Kat: I didn't feel Lilly was one-dimensional. She just never questioned her duty and upbringing. Before meeting Shaun, she didn't have a reason to do it. She was brought up and instilled with much discipline and focus on her role as a leader, and since she was always very sheltered, I understood why she acted quite naive first. However, she quickly questioned her convictions later and she did well in the end by being strong and doing what she must.
Jace: The world building was good, as was the action-adventure. From the swampy planet of Cathra to the verdant agricultural planet of Oasis, the sense of place was immediate and strong. The action-adventure kept the adrenalin flowing and it balanced out the heart (relationship) aspect well.
Mel: I agree, that part was good.
Kat: I liked the world building and I thought it was well-balanced too.
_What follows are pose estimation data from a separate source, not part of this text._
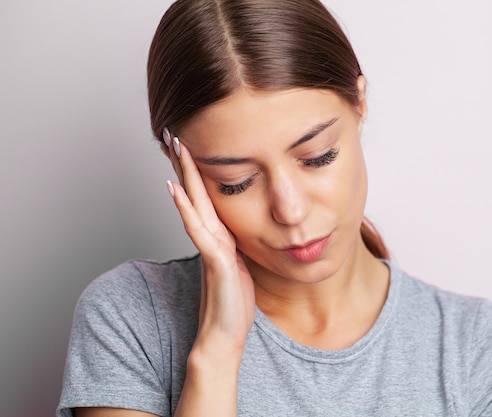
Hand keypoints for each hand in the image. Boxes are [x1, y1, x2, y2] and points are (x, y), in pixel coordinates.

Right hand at [163, 135, 254, 351]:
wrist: (224, 335)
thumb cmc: (233, 303)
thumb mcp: (240, 265)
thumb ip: (234, 245)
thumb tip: (240, 229)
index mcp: (220, 236)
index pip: (206, 195)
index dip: (199, 170)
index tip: (192, 143)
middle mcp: (211, 237)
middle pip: (195, 193)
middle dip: (185, 163)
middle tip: (173, 133)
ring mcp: (209, 248)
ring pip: (194, 205)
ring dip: (184, 176)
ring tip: (174, 150)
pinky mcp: (214, 261)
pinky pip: (199, 230)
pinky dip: (186, 209)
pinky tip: (177, 191)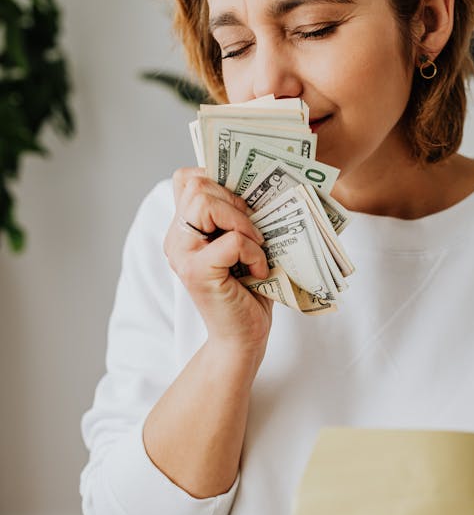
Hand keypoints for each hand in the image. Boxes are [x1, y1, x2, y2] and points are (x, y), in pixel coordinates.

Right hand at [165, 168, 272, 351]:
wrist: (244, 335)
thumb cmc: (249, 288)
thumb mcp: (242, 241)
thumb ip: (233, 213)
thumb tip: (252, 180)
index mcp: (184, 228)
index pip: (187, 179)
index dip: (218, 179)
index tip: (243, 205)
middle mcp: (176, 239)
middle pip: (197, 185)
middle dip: (235, 201)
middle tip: (254, 232)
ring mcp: (182, 255)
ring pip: (205, 203)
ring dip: (242, 223)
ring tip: (256, 248)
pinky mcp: (197, 272)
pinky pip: (231, 240)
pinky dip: (253, 251)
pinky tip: (258, 270)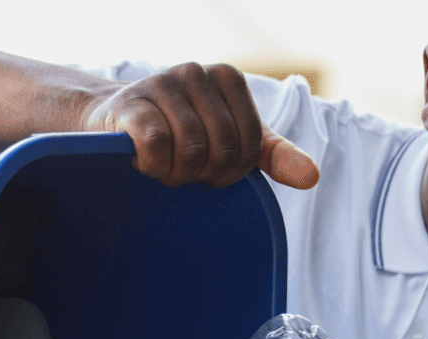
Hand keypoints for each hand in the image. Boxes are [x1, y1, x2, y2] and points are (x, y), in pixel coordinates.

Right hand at [83, 62, 318, 189]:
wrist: (116, 123)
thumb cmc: (181, 133)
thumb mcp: (232, 140)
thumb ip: (274, 155)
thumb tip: (311, 177)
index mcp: (228, 78)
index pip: (251, 146)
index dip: (232, 172)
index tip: (210, 169)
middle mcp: (197, 72)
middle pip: (223, 152)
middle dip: (203, 175)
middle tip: (184, 170)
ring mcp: (164, 83)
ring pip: (191, 153)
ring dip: (176, 175)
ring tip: (164, 166)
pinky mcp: (133, 103)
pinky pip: (158, 147)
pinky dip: (154, 167)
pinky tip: (145, 163)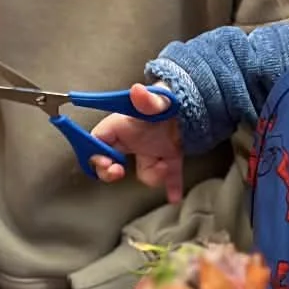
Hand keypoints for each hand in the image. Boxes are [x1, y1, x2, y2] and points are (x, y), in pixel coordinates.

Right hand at [90, 85, 183, 200]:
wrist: (194, 98)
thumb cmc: (169, 98)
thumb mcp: (158, 99)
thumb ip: (147, 100)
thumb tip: (137, 91)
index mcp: (123, 125)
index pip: (98, 140)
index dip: (94, 153)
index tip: (105, 162)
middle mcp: (134, 139)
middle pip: (112, 161)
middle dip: (112, 171)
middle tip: (118, 173)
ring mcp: (152, 149)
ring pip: (145, 172)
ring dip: (155, 174)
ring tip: (166, 166)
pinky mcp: (170, 156)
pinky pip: (169, 176)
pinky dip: (172, 186)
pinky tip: (175, 196)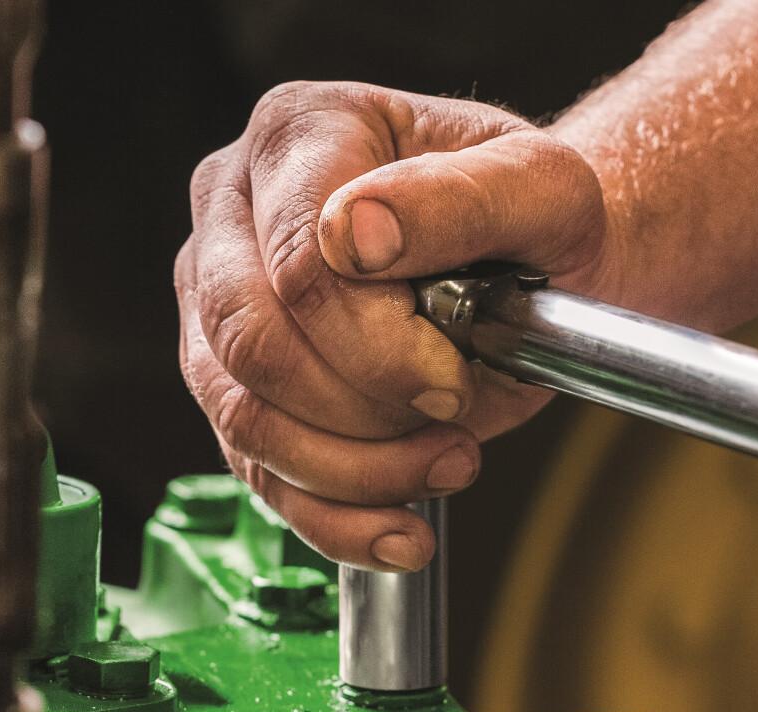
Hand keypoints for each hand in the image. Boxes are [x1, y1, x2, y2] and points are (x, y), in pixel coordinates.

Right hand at [175, 81, 617, 569]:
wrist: (529, 265)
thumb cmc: (528, 221)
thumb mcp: (541, 189)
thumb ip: (457, 198)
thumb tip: (352, 234)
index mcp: (298, 135)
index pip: (301, 265)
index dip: (378, 346)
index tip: (454, 376)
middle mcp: (233, 211)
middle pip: (254, 345)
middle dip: (364, 413)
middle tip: (455, 421)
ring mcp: (216, 303)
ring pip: (244, 418)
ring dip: (354, 471)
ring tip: (449, 463)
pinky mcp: (230, 385)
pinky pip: (255, 474)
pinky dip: (334, 519)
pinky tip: (403, 530)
The explanation was just enough that the reader would not feel lost and not too much to be boring. The pacing was very good.
Jace: Certain parts of the story, namely at the Senate and at the court of Oasis, reminded me very much of Star Wars, when the characters were dealing with politics and the pitfalls of court life. Lilly going to the Senate to seek protection for her home planet mirrored Amidala (Star Wars) doing the same for Naboo at the Galactic Senate.
Mel: This book reminded me a lot of Star Wars but I guess I wasn't in the mood for all the court intrigue.
Kat: You're right – I was reminded of Star Wars too – not forgetting those starfighters battle scenes. Nevertheless, Hodge made it feel all her own and it never felt like a copy of something.
Jace: I agree this story wasn’t a blatant copy of Star Wars despite certain similarities. It just brought back lots of nostalgic and extremely fond memories of Star Wars, that was all.
The telepathic aspect of it was nothing new – what made it interesting was how Shaun gradually mastered it and eventually became so powerfully good at it. I was so very pleased when he bettered the vile Sacrosanct Mistress.
Kat: I loved that part. It showed that Shaun and Lilly were meant for each other and I believed in the fast way they fell in love.
Jace: If Lilly resembled Amidala (in passing), then Shaun was surely similar to Luke Skywalker, in that both were nobodies who reclaimed their heritage and the mastering/harnessing of their inherent skills. Ruben (Shaun’s sidekick) would fit as Han Solo, wouldn’t he? The next book, Shooting Star, is Ruben’s story and I’m looking forward to it.
Mel: I'm very interested in Ruben.
Kat: I'm also interested in Ruben's story. I'm very curious about his character and what's hidden in his depths.
Jace: This story has a nice blend of heart and action-adventure. The only shortfalls, for me, were the unexciting prose and the one-dimensional heroine.
My rating is 4 out of 5. I like it – it’s compelling, a page turner. Sensuality: Warm.
Mel: I wasn't crazy for it so I only gave it a 2.5/Warm.
Jace: [sotto voce]
Kat: The writing style was the only flaw in the book, which made it impossible for me to give it a higher rating. It's also 4/Warm for me.